Na początku odbywały się spotkania z misjonarzami i oglądaliśmy salezjańskie filmy dokumentalne. Po tym wszystkim miałem wrażenie, że mam to powołanie. Ale dopiero później, kiedy rozpocząłem proces rozeznania z moim dyrektorem, zrozumiałem, że jest to dar Boży.
Co myślą twoi bliscy o twoim powołaniu misyjnym?
Dokładnie jak ja przeszli pewien proces rozeznania. Nie chciałem podjąć tej decyzji bez ich zgody. Potem napisali do mojego inspektora, że chcą mnie wspierać w tym wezwaniu Bożym.
Co myślisz o twoim przeznaczeniu misyjnym?
Kiedy się zgłosiłem jako kandydat, napisałem do Przełożonego Generalnego, że jestem gotów wszędzie pracować, możliwie wśród najbiedniejszych.
Skąd wziąłeś tę odwagę?
Odwaga jest brakiem strachu.
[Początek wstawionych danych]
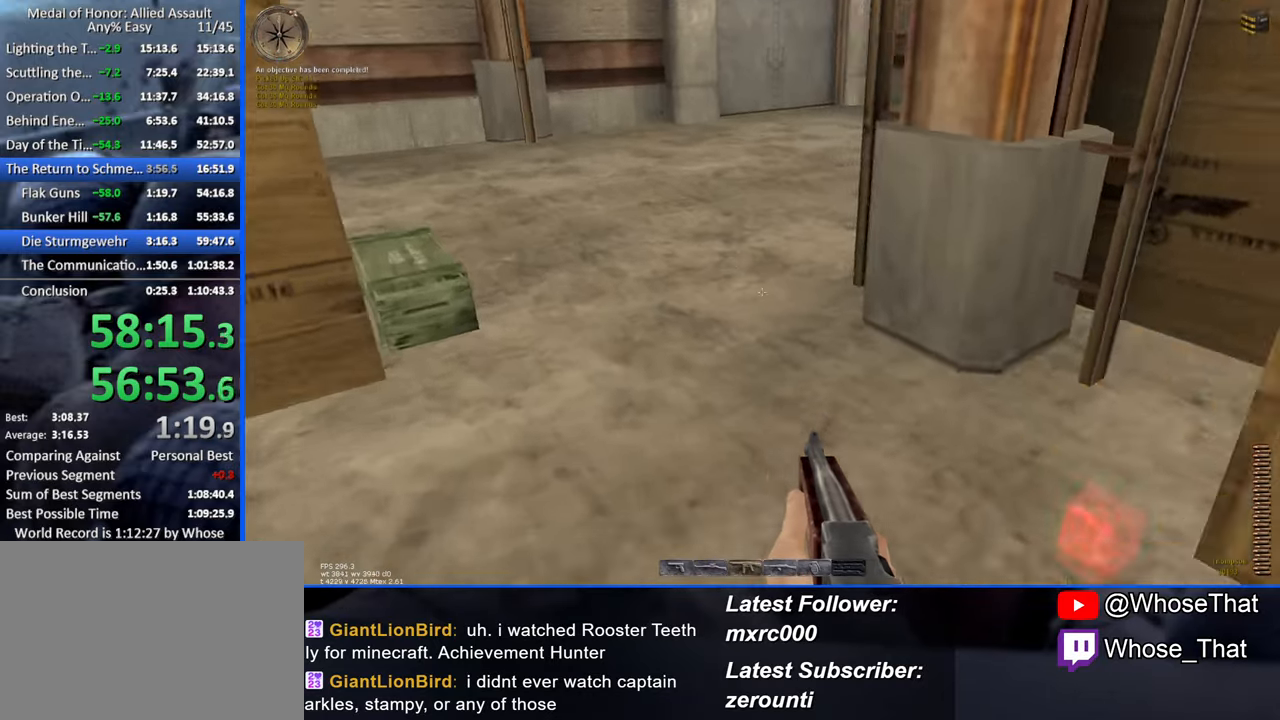
{"keys": ["w"], "events": [[233, "f", "down"], [316, "a", "up"], [316, "f", "up"], [366, "f", "down"], [416, "f", "up"]]}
Byłem niespokojny i teraz sam się pytam, jak to wszystko tutaj będzie. Ale jako że złożyłem to wszystko w ręce Wszechmogącego, On się mną zaopiekuje.
Czy warto oddać życie dla innych w tak radykalny sposób?
Myślę, że jest to coś więcej niż oddanie życia, jest dzieleniem życia z tymi, którzy znajdują się tutaj, na misjach, w Kambodży; to daje mi odczucie, że wypełniam wolę Bożą. To prawda, jest to wyzwanie – język nieznany, odmienna kultura, tyle rzeczy do nauczenia się... Ale jestem szczęśliwy i mogę powiedzieć, że warto dzielić swoje życie, które jest darem Bożym dla mnie, z innymi.
Salezjanie pracują w Kambodży od 25 lat, co oznacza ich obecność dla miejscowej ludności?
Nasza obecność zmieniła życie wielu ludzi, czyniąc to poprzez edukację akademicką, techniczną i zawodową. Wielu z naszych uczniów i studentów pracuje teraz w wielkich przedsiębiorstwach i prowadzi przykładne życie.
Jakie potrzeby są najbardziej pilne w tym kraju?
Edukacja, a poprzez nią – ewangelizacja.
Co byś powiedział Rodzinie Salezjańskiej?
Jako misjonarze jesteśmy zależni od waszych modlitw.